One basement contractor in Stratmoor is not the same as another. Make sure that you protect yourself from scams and potential problems by finding a basement contractor with an excellent reputation and quality products.
Reliable Basement Contractors
The best way to find out about great basement finishing and waterproofing contractors in your area is to ask your family, neighbors and coworkers. You’re likely to be surprised by how many have had work done! Gather the names of as many honest basement specialists in the area that you can find.
Once you’ve developed a list, look into their professional reputation. Most importantly, make sure that they have an established business, as 50% of contractors will fail within the first five years. An established company will be there if you need them. Be sure to also check with the Better Business Bureau to make sure they have a reputation of satisfied customers. A good home renovation contractor will also happily provide you with references from recent jobs- follow up your research by calling them.
The Right Contractor for You
If you prepare yourself properly, a basement contractor can help you with your basement finishing and waterproofing that will add a great deal of value and usable space to your home. But if you decide to go ahead, make sure that you’ve covered all bases and done your research.
What are the Best Tips for Hiring a Reputable Home Remodeling Contractor or a Basement Finishing Contractor in Stratmoor?
Some people think that basement finishing is expensive and time consuming, but it doesn't have to be. It can be very enjoyable depending on your taste and if you don't mind making it your weekend projects for awhile. By finishing your basement you are adding more space to your home and there are so many options that you can choose from such as having a home theater, a game room, a wet bar, an extra bedroom and the list goes on you can make it to suit exactly what you need.
You will find that doing a basement is not really expensive as there are no outer walls to build. All you have to do is finish the inside and the best part is you can take your time building it as it is not a crucial part of your living quarters. You can do this work yourself and if you're not sure of what you are doing you will find all kinds of advice as close as the internet.

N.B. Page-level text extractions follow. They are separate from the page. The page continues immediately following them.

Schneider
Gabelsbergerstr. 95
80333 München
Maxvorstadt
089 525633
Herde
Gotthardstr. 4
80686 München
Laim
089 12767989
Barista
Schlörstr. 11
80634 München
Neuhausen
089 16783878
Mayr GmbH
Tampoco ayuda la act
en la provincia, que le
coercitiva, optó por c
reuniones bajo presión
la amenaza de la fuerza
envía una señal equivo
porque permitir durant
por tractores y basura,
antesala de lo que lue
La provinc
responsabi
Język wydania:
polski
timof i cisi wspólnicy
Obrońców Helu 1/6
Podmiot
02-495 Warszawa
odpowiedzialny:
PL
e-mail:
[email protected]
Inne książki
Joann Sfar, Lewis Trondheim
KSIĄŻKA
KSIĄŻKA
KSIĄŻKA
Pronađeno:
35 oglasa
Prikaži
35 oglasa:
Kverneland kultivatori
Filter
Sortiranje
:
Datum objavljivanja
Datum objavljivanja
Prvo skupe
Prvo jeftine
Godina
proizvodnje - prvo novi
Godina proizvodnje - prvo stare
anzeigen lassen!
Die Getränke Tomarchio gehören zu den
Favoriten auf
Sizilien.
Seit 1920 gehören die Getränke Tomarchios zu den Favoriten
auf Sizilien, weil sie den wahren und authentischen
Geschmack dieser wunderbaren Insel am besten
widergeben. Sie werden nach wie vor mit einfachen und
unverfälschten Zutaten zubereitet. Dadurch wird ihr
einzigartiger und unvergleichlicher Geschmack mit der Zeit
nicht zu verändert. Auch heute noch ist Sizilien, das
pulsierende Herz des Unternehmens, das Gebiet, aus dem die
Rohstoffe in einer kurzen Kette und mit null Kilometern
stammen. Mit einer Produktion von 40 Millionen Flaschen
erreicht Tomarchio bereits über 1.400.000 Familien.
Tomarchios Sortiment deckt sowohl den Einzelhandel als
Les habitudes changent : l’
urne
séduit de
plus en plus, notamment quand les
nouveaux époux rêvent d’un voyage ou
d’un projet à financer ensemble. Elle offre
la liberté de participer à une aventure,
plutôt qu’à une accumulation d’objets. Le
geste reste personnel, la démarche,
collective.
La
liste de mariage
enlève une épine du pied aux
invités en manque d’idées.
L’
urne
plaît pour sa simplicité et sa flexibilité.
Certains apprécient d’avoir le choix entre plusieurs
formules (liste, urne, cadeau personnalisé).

Before you start you should have your plans in place as to what you're going to do with your basement. This means considering the state of your basement and what type of living space you have in mind. You may find that you will have to move some things such as water heaters, furnace or oil storage tanks or maybe your design can fit around these things. This is also the time to check your basement walls for any leaks that you may have. This is very important for the future use of your basement. It would probably be a good idea to seal all of your walls before you start building finishing your basement just to be on the safe side. It could save you a lot of problems in the future. You don't want to put all this work into your basement and find out you have a leak later.
Basement Finishing - Moisture Proofing
Probably one of the most asked questions by homeowners who have just purchased a new home with a basement is how to finish their basement. Most new homeowners become very overzealous to this fact that they want to take on a do-it-yourself job and the easiest way to go about that is to start in a place that is not as visible to everyone or a very high-traffic area. The basement becomes a natural choice and the homeowner will get very excited with the idea of a finished basement. Soon they will rush out and start gathering all the supplies needed to do the job and not take into account some very basic factors to ensure a properly finished basement with just the right look and feel.
Typically the first thing a new homeowner with a new basement would assume is that it is a new home and doesn't have any problems or leaks as it was just built. While that is probably true that there are no leaks at this time, what is not being factored into the equation here is that for the most part the house has not had the proper time to really settle and concrete is a very wet material. There is no substitute for time and it takes concrete quite a while to dry out from the mixture that laid the foundation. Yes the concrete is strong enough to build the house on but there is still a lot of moisture trapped within the concrete itself. There is nothing that you can do to speed up that process of concrete drying due to it's very porous nature and that it just holds water. Give the slab some time to acclimate and wait six months to a year before you attempt to finish the basement or install basement flooring. After that time has passed check it and see if the concrete is still holding moisture or not. There are plenty of simple and cheap tests that can be run to accomplish a moisture test.
Be sure to also check with your local building codes as well as there may be some things that are inappropriate to use while finishing a basement. As an example, if you are going to install a door and are putting together a bottom sill, it may be inappropriate to utilize pressure treated lumber instead of standard lumber to do the job as long as there is a sill gasket in place. The sill gasket will separate the wood from the concrete where moisture will typically accumulate. You might also be required to use certain gauge dry wall screws when applying the wall to the studs. You never know and every local code is different so it's best to check with them first to make sure all your ducks are in a row. Often times so much of this information is contradictory and in abundance, so to avoid the confusion check with your local building code first and then come back to research more on how to finish a basement.